▶ [Task directions]:
Range to reproduce from the entries below: the line with "vfov_deg: 54.9", the line with "exposure_s: 1/30", and every line in between. Give them exactly and give nothing else.

Camera geometry data:
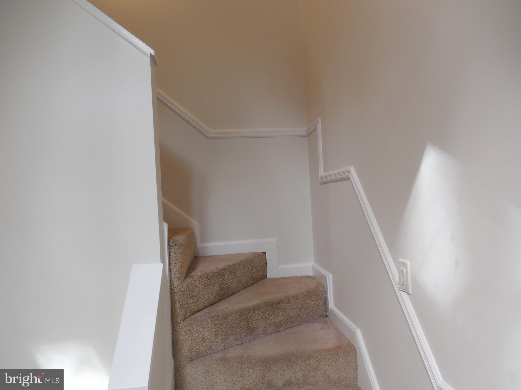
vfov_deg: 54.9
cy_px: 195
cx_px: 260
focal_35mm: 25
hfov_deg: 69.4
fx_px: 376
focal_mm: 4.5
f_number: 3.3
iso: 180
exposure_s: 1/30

--

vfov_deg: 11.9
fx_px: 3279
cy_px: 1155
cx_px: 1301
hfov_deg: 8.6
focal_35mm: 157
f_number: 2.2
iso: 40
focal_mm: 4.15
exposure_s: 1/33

...

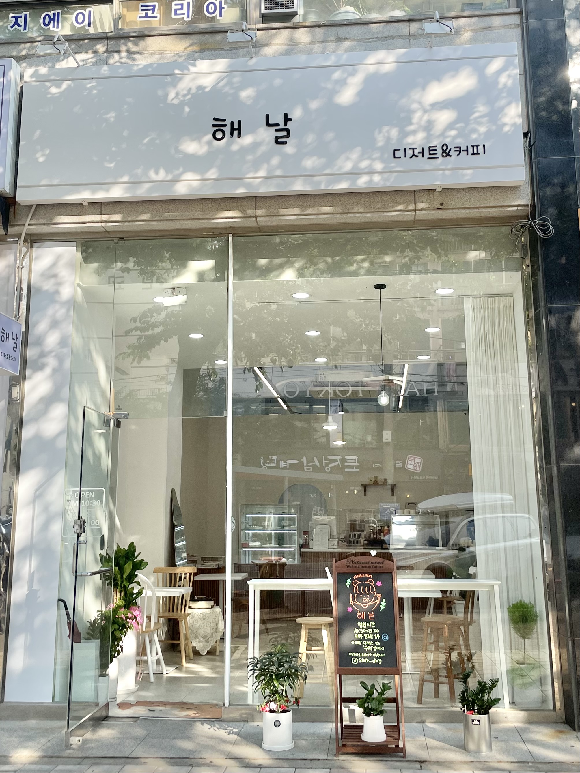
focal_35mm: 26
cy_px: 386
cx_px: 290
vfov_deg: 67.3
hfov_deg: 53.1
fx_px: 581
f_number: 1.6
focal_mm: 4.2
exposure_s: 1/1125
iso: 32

▶ [Task response]:
vfov_deg: 54.9
cy_px: 195
cx_px: 260
focal_35mm: 25
hfov_deg: 69.4
fx_px: 376
focal_mm: 4.5
f_number: 3.3
iso: 180
exposure_s: 1/30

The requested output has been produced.